For this reason, the occurrence of deterioration in crystallinity such as so-called surface turbidity is suppressed, and sufficient study on growth conditions such as growth temperature and timing of material switching is not required to obtain a semiconductor layer with good crystallinity. And,
There is no need to insert a buffer layer between the AlGaInP or GaInP semiconductor layer and the etching stop layer.

Therefore, GaIn is directly formed on the cladding layer.
It is possible to provide a method of manufacturing a semiconductor laser device in which an etching stop layer made of an AsP semiconductor can be formed and the examination of manufacturing conditions is simplified.

[Brief description of the drawings]

FIG. 1 is a perspective view illustrating an embodiment showing a structure of a semiconductor laser device according to the present invention.

FIGS. 2A and 2B are process cross-sectional views illustrating one embodiment of a method of manufacturing the semiconductor laser device shown in FIG.

FIGS. 3A and 3B are process cross-sectional views illustrating one embodiment of a method for manufacturing the semiconductor laser device shown in FIG.

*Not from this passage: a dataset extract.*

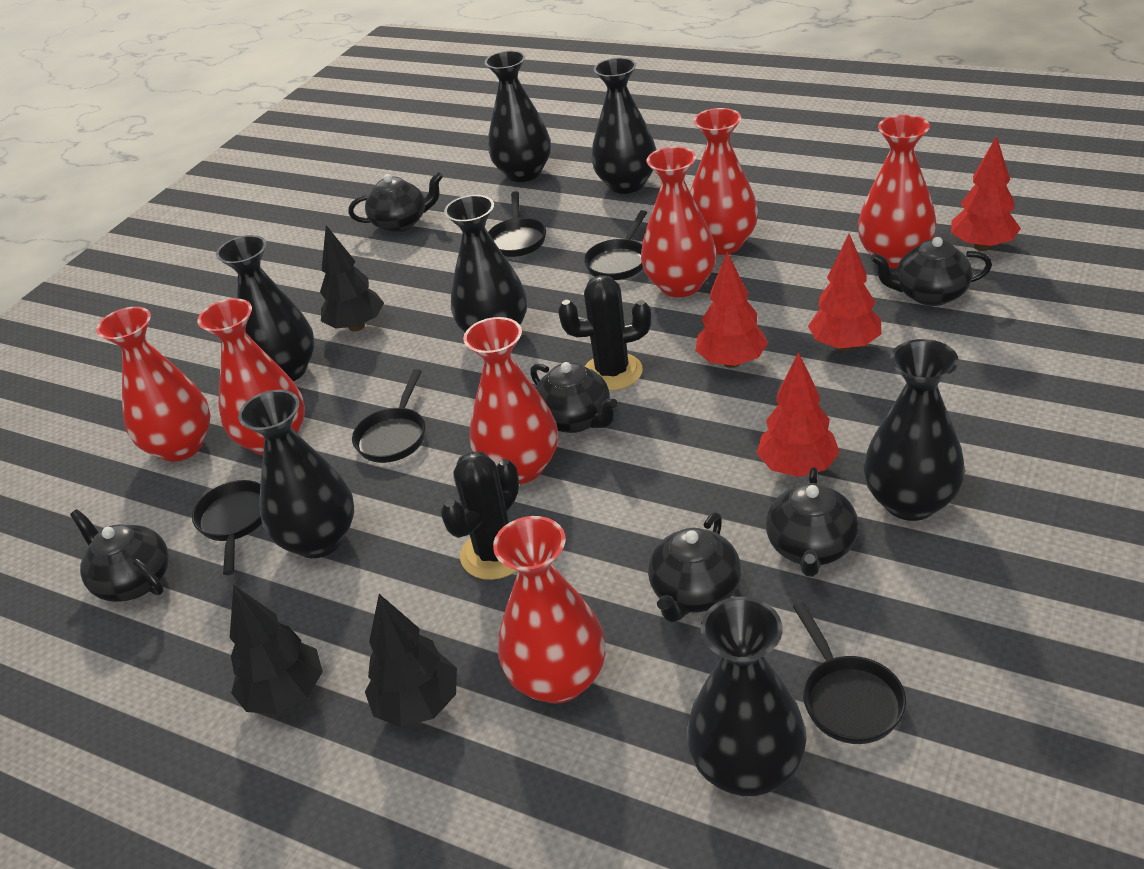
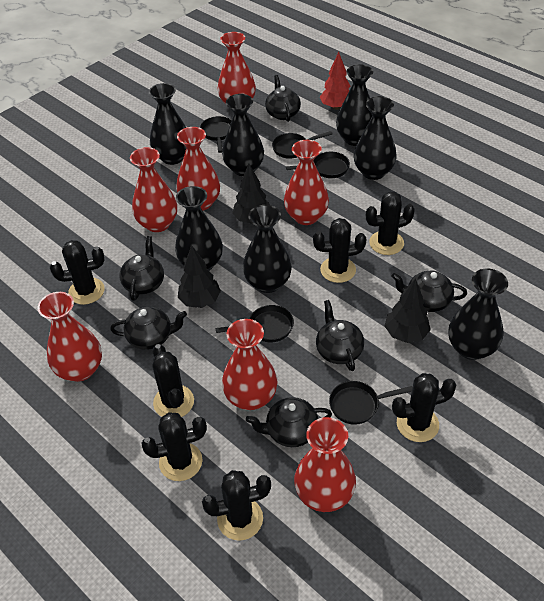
black cactus: [440,451,519,580] [558,275,651,391] = 2 -> [50,240,105,305] [141,412,207,481] [152,344,194,417] [202,470,271,541] [313,218,366,283] [366,191,415,255] [392,373,456,442] = 7
red tree: [695,251,768,368] [757,352,840,477] [808,234,881,351] [951,136,1021,251] = 4 -> [320,52,350,110] = 1

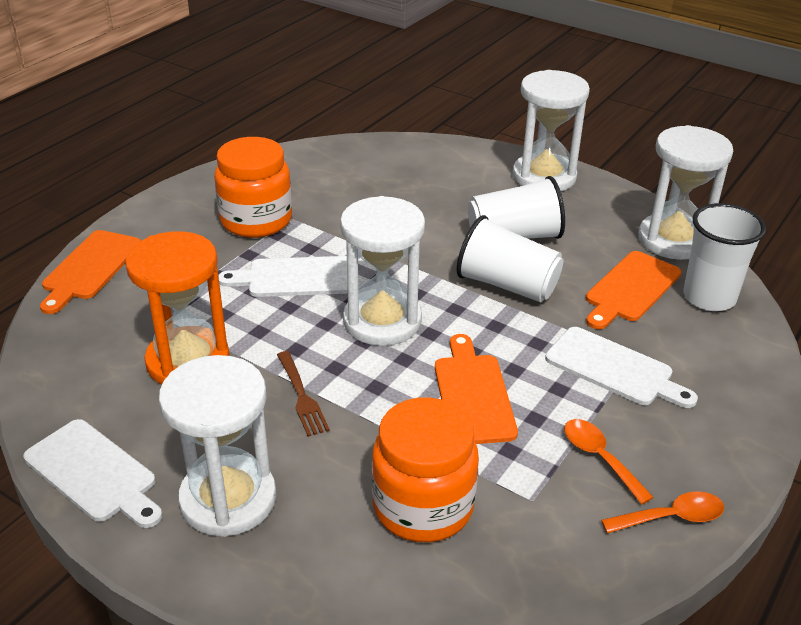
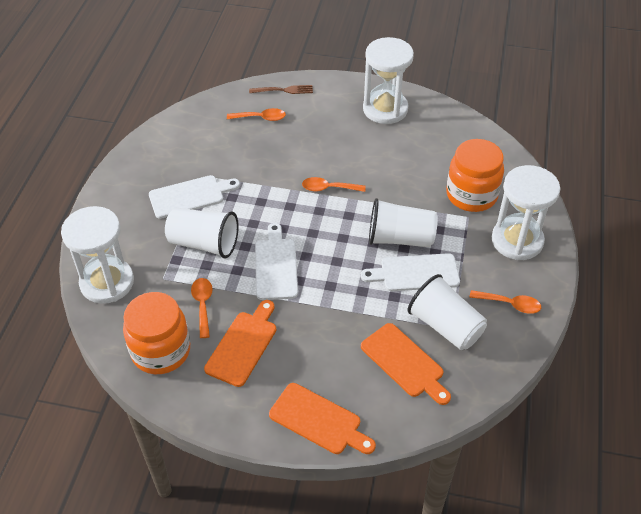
orange hourglass: [125,231,230,384] = 1 -> none = 0
orange spoon: [564,419,654,504] [601,491,724,534] = 2 -> [191,278,213,338] [227,108,286,121] [302,177,366,192] [469,290,541,314] = 4
white hourglass: [159,355,276,537] [340,196,425,346] [513,70,590,191] [638,125,733,260] = 4 -> [61,206,134,304] [363,37,414,124] [492,165,560,260] = 3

FIGS. 4A and 4B are process cross-sectional views illustrating one embodiment of a method for manufacturing the semiconductor laser device shown in FIG.

[Explanation of symbols]

DESCRIPTION OF SYMBOLS 1 ... Semiconductor laser element, 2 ... First conductivity type GaAs substrate,
4 a first conductivity type lower cladding layer, 6 undoped first separated confinement heterostructure layer (lower SCH layer), 8 undoped active layer, 10 undoped second separated confinement heterostructure layer (upper SCH layer), 12: second conductive type first upper clad layer, 20: second conductive type second upper clad part, 22: second conductive type intermediate layer part, 24: first conductive type current blocking layer, 28, 30 ... Ohmic electrode, 40: emission end face of semiconductor laser element, 42: reflection end face of semiconductor laser element, 52: n-type GaAs substrate, 54: n-type GaIn
P lower cladding layer, 56 undoped GaInAsP lower SCH layer, 58 undoped GaInAs active layer, 6
0: Undoped GaInAsP upper SCH layer, 62: p
GaInP upper first cladding layer, 64... P-type GaI
nAsP intermediate layer, 66: p-type GaInP upper second cladding layer, 68: etching mask layer, 70: p-type GaI
nP second upper cladding part, 72... p-type GaInAsP
Intermediate layer portion, 74... N-type AlGaInP current blocking layer,
76: p-type contact layer, 78, 80: ohmic electrode

Claims (6)

[Claims] An active layer provided on a semiconductor substrate; and a first layer provided on the active layer and containing at least one of an AlGaInP semiconductor and a GaInP semiconductor.
A middle layer provided on the first cladding layer and containing a GaInAsP semiconductor; and a second layer provided on the middle layer and containing at least one of an AlGaInP semiconductor and a GaInP semiconductor.
A semiconductor laser device comprising: 2. The semiconductor laser device according to claim 1, wherein the intermediate layer has a lattice misalignment within ± 2% with respect to the semiconductor substrate. 3. The semiconductor according to claim 1, wherein the band gap of the intermediate layer is substantially the same as at least one of the band gaps of the first and second cladding layers. Laser element. 4. The semiconductor laser device according to claim 1, wherein said active layer includes at least one of a GaInAs semiconductor and a GaInAsP semiconductor and has a strained quantum well structure. 5. A method for manufacturing a semiconductor laser device comprising: a first cladding layer and a second cladding layer on an active layer provided on a substrate, wherein the first cladding layer is formed on the active layer. Providing; providing an intermediate layer on the first cladding layer; providing the second cladding layer on the intermediate layer;
The first cladding layer and the second cladding layer,
A method for manufacturing a semiconductor laser device, including at least one of an AlGaInP semiconductor and a GaInP semiconductor, wherein the intermediate layer includes a GaInAsP semiconductor. 6. The method according to claim 5, further comprising a step of selectively etching the second cladding layer with respect to the intermediate layer.